Installing rooftop solar panels has its own share of benefits. While people can avail lower per-unit cost of solar electricity, it is also easy to set up in remote areas lacking grid connectivity. Furthermore, many state governments also provide subsidies and incentives for installation of solar panels at homes. According to reports, 40-45% EV users in Rajasthan, Gujarat, and Kerala have deployed solar rooftops to charge vehicles.
Recognising the Need for Skilling for Creation of Talent Pool
The budget also announced a new centrally sponsored scheme for Skilling under Prime Minister’s Package for 20 lakh youth over a 5-year period. It also announced the revision of a Model Skill Loan Scheme to facilitate loans up to 7.5 lakh. The Finance Minister also said that financial support for loans up to Rs 10 lakh for higher education in domestic institutions to be provided to youth who have not been eligible for any benefit under government schemes and policies.

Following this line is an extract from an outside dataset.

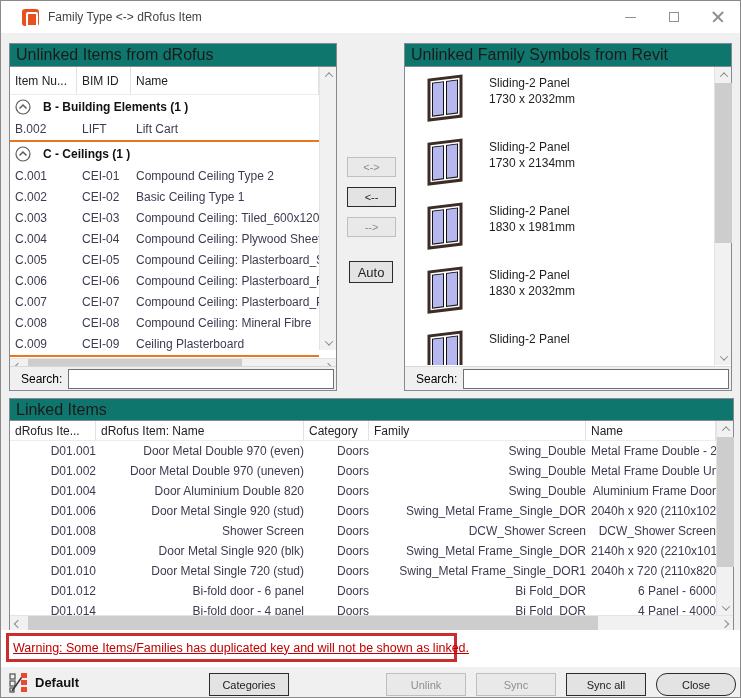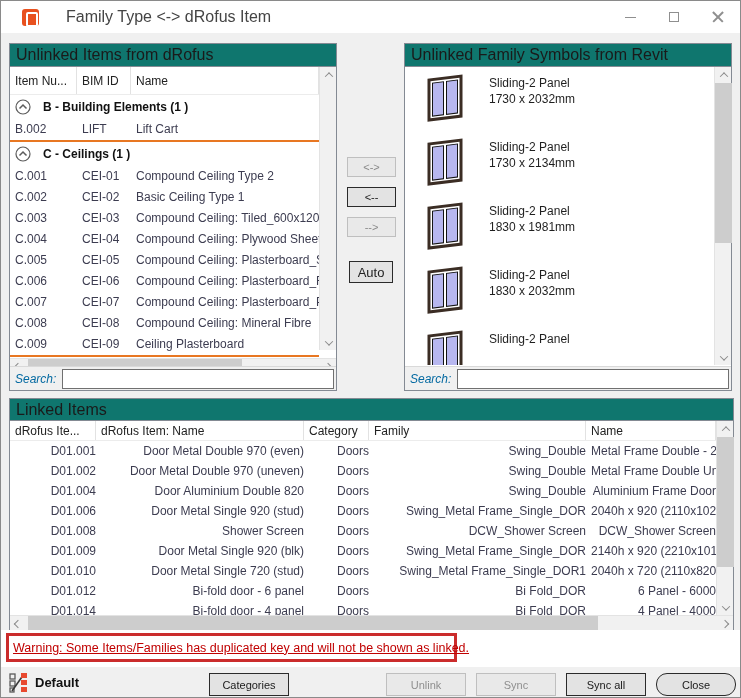"Family Type <-> dRofus Item" .win-title { font-size: 16px -> 12px; margin-left: 27px -> 9px }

At the same time, the Budget also spoke about upgrading 1,000 Industrial Training Institutes in hubs and spoke arrangements. To overcome the key barriers faced by women in the workforce, the Budget also announced a total allocation of more than Rs 3 lakh crore for schemes benefitting women and girls.
Other Developments
The Ministry of Road Transport and Highways also recently issued a new notification – “the Central Motor Vehicles (Twelfth Amendment) Rules, 2024” that introduces new safety standards for Electric Power Train Construction Equipment Vehicles. Effective from January 1, 2025, the rules make it necessary for vehicles to comply with AIS-174 standards until corresponding BIS specifications are notified. This is aimed at enhancing the safety standards for electric construction equipment vehicles, promoting safer operations in the construction industry.